How do I narrow the search?
You’ll need to tour each of the viable options, which can be time-consuming. There are several key variables/criteria that can impact the quantity and quality of your space, and help refine your search to a manageable list:
Term. The longer your lease term, the more choices you will have. Yet the last thing any startup wants is to sign a five-year lease, only to realize in a year that the space doesn’t meet your needs. A good tenant representative will have relationships and direct communication with the landlords, property managers and leasing agents to identify the buildings and spaces that may have more flexible lease terms.
Be steadfast in your need to lease only for the length of term that suits you.
Price. Rather than focusing on rent per square foot, determine up front your budget for rent and office related costs: Parking, utilities, janitorial, relocation, tenant improvements, insurance, furniture and other office fees. Focusing only on the alternatives that don’t exceed your budget will help refine your search to a manageable list.
Layout. No two spaces with the same square footage are the same. For example, a 5,000 square foot rectangular space is much more efficient and will support more people than layouts with round or angled corners. Make sure the alternatives you select have layouts that support your business requirements.

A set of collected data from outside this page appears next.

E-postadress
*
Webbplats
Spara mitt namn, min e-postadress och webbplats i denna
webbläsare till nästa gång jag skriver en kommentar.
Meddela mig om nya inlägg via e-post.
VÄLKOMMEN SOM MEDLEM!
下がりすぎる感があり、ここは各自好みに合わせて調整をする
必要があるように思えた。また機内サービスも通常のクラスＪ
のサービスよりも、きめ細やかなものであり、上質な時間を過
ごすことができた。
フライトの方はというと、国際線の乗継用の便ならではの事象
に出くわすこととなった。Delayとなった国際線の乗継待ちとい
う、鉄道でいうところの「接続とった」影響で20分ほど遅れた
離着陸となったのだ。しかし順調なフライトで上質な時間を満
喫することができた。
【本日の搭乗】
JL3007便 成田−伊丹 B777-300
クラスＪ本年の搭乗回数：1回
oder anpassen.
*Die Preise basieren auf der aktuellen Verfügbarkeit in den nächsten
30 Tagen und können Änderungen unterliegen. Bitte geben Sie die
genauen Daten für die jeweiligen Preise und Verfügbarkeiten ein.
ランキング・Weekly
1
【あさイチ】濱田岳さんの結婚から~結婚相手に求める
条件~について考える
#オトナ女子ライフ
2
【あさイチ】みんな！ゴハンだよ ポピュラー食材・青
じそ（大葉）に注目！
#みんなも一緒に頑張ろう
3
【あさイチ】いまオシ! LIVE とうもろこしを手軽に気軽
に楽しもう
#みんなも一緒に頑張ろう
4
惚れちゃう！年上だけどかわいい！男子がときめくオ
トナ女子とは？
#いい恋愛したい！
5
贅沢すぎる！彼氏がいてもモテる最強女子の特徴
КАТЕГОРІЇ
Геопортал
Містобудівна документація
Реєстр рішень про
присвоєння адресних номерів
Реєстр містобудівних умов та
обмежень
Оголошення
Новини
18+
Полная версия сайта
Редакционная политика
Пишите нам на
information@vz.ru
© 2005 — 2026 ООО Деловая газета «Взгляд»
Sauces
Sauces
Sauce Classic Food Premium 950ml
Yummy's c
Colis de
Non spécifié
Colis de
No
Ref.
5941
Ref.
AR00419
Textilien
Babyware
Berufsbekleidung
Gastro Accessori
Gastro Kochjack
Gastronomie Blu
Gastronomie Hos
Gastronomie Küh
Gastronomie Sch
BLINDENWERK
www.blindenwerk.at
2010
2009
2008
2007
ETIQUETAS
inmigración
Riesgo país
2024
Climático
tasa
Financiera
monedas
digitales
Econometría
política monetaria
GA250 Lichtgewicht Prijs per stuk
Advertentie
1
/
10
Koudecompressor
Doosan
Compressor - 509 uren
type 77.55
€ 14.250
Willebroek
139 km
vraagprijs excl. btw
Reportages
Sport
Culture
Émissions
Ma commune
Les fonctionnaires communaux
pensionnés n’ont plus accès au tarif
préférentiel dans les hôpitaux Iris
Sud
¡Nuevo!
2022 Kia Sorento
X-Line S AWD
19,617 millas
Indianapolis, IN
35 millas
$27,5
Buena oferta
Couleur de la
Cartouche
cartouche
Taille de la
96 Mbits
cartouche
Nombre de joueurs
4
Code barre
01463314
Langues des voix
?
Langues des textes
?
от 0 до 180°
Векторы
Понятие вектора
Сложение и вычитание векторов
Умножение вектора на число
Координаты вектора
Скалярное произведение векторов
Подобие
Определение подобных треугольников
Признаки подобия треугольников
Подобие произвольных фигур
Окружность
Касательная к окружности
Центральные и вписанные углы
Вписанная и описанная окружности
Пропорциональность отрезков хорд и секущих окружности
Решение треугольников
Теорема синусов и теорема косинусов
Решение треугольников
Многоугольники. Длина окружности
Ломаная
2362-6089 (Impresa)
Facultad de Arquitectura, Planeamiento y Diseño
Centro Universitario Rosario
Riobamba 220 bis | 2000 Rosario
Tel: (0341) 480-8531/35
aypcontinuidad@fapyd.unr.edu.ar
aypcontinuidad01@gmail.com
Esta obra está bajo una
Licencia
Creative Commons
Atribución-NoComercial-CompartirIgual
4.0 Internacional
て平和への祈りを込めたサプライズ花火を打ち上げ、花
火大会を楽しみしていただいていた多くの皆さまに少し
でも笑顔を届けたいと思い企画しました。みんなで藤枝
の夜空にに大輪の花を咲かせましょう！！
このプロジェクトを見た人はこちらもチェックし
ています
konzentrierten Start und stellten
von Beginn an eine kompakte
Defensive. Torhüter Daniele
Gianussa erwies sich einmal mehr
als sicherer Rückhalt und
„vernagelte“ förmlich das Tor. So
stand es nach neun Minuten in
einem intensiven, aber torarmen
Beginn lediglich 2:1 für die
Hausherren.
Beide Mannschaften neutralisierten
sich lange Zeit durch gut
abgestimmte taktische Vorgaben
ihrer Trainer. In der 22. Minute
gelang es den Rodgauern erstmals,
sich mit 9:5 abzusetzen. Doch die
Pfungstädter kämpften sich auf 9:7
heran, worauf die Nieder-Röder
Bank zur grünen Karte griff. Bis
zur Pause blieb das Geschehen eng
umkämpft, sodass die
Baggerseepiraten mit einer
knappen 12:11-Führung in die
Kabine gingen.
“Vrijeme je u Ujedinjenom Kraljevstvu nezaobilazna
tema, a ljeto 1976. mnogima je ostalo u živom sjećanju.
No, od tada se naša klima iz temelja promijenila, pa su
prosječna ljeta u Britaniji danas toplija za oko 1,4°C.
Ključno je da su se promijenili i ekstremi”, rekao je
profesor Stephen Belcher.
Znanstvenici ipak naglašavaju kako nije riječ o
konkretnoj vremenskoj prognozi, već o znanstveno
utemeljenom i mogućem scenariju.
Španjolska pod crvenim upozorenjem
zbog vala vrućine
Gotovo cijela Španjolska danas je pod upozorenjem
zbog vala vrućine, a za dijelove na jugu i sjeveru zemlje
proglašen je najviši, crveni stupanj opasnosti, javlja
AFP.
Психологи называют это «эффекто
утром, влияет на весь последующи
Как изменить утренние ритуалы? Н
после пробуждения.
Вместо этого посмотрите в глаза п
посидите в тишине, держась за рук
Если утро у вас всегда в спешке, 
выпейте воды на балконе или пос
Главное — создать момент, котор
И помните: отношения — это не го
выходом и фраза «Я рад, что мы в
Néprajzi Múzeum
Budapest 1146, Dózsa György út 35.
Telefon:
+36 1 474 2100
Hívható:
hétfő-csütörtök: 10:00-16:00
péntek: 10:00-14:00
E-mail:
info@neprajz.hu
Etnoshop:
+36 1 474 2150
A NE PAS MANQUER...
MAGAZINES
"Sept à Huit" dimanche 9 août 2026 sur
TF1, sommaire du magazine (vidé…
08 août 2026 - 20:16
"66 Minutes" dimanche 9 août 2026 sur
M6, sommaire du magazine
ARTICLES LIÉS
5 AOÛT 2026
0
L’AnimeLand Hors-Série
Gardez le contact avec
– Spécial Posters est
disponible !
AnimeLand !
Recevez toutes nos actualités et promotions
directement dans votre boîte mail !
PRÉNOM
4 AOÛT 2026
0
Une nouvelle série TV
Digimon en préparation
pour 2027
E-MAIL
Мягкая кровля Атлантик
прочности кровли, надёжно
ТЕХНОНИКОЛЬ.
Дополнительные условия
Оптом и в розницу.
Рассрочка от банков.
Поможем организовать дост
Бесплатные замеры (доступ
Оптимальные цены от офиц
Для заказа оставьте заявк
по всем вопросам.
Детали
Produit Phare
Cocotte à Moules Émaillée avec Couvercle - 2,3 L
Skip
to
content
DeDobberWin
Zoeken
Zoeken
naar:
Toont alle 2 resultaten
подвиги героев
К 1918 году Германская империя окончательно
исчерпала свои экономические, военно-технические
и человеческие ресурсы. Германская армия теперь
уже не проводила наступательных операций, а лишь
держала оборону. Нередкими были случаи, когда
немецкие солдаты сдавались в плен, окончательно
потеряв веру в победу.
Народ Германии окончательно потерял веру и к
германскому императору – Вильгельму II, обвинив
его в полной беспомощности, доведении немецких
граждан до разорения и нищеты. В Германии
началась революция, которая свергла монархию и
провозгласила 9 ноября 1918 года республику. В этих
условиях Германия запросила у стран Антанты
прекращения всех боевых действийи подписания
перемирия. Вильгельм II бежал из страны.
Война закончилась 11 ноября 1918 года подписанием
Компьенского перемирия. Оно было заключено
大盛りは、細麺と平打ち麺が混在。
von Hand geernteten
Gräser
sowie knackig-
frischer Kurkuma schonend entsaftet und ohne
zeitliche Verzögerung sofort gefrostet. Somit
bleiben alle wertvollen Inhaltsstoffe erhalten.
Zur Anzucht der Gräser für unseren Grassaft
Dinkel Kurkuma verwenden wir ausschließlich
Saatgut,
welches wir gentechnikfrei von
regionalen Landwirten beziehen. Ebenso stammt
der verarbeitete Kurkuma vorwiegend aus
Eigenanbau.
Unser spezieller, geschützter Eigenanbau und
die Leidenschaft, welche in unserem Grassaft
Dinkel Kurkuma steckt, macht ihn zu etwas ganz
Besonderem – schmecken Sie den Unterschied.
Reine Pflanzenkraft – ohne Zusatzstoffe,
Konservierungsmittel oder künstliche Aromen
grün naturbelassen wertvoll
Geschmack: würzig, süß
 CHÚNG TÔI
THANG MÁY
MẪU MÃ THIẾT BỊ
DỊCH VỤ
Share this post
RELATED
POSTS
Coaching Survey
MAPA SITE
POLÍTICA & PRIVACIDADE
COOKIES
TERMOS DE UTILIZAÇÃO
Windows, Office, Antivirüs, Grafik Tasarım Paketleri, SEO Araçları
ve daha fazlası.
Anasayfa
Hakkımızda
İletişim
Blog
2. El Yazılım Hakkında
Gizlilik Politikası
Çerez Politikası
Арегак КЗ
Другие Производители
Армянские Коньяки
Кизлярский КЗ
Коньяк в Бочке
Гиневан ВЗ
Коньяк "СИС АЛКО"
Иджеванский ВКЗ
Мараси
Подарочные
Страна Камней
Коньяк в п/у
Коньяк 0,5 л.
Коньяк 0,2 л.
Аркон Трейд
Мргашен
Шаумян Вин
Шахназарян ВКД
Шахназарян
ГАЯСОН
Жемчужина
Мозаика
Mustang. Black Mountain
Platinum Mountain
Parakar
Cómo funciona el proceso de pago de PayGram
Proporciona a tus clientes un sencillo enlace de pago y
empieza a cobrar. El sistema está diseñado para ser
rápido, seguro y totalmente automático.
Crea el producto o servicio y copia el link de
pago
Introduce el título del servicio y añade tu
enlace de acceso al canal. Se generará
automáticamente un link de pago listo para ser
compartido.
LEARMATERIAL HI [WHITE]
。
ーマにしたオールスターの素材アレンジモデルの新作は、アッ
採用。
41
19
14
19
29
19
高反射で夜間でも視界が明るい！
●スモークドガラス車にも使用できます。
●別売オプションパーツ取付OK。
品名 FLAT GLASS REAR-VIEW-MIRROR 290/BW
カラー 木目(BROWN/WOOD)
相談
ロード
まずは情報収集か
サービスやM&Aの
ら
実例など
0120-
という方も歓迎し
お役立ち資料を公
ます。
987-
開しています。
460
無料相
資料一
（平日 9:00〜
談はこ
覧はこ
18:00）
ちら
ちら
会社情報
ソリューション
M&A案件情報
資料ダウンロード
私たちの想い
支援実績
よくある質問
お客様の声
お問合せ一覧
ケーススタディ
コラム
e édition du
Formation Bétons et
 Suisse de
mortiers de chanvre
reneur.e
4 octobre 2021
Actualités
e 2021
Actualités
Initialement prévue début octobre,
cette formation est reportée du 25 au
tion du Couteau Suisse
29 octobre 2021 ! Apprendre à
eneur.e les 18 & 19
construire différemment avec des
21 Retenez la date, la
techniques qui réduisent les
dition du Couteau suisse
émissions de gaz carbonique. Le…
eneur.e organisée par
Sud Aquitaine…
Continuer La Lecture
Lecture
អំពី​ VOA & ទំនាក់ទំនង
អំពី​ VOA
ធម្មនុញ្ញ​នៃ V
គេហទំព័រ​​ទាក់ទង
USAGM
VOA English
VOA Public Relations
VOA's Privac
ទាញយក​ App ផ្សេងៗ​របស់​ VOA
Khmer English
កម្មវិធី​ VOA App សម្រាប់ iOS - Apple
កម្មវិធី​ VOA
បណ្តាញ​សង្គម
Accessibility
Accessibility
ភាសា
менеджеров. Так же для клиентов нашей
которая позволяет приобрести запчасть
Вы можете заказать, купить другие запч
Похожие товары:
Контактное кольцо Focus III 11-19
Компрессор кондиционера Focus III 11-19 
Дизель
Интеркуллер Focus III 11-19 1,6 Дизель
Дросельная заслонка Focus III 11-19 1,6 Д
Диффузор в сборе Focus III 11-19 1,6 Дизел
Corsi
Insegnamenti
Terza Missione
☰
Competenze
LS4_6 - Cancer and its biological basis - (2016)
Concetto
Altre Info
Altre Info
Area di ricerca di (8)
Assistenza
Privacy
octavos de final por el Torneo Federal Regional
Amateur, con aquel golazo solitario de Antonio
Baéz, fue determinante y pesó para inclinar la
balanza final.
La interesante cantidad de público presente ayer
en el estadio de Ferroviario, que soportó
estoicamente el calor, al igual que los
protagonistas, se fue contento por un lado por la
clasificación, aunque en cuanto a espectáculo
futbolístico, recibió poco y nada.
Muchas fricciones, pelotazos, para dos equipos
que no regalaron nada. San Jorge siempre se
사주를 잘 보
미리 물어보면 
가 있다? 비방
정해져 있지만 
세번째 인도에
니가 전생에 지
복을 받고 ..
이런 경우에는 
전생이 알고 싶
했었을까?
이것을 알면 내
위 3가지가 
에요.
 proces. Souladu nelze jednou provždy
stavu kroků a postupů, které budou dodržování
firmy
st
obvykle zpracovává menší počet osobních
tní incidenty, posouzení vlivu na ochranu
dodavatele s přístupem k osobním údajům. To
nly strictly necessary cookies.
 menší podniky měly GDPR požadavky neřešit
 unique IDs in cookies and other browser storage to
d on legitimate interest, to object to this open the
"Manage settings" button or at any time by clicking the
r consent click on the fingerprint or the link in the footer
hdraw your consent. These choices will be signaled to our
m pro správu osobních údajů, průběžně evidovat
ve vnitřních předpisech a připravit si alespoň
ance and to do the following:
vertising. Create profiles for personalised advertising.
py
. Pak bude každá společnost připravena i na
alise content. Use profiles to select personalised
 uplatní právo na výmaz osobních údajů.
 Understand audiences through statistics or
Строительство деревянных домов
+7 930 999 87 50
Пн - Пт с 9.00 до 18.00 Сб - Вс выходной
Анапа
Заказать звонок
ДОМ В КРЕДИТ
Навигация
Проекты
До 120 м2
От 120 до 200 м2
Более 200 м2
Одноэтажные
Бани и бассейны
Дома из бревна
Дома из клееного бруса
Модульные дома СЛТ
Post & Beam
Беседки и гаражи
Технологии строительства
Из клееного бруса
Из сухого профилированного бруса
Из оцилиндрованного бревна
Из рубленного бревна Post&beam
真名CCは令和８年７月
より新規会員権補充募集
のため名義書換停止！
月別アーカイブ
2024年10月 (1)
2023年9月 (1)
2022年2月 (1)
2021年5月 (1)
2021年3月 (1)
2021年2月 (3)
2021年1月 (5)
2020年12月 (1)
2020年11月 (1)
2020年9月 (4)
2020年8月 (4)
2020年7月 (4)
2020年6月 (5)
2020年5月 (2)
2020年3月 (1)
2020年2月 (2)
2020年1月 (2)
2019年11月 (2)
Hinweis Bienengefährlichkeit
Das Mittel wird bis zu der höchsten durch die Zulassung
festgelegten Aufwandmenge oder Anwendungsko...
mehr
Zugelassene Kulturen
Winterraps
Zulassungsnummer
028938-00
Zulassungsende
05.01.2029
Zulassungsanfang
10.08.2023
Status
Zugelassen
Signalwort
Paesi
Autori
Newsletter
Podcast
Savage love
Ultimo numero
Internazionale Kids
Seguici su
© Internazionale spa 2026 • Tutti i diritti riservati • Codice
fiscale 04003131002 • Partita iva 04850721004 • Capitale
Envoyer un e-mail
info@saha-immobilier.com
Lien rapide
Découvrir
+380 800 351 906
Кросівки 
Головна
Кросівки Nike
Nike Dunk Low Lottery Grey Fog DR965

Amenities. A kitchen, break room, shared conference room, food options, transportation, parking ratios, security, high-speed internet, quality of bathrooms and even the number of electrical outlets can be differentiators between two similar space alternatives. If you identify the deal breakers, you’ll be able to refine your search.
What is the parking situation?
Really study the cost, access and the actual spaces your employees and customers will park in. If you ask a landlord about parking, you’ll usually get a ratio and a comment that, “There’s plenty of parking.” Before you sign a lease, you need to walk the parking lot, identify your parking spaces and count them. Stay away from buildings where parking is difficult or costly for your employees and customers.
How do I determine the right location for my office?
Make sure your key employees weigh in on the geographic boundaries for your search. Relocating is disruptive to everyone, and most employees will want to know whether or not the office is convenient for them. If you see clients in your office, consider whether or not the location boundaries are convenient for them as well.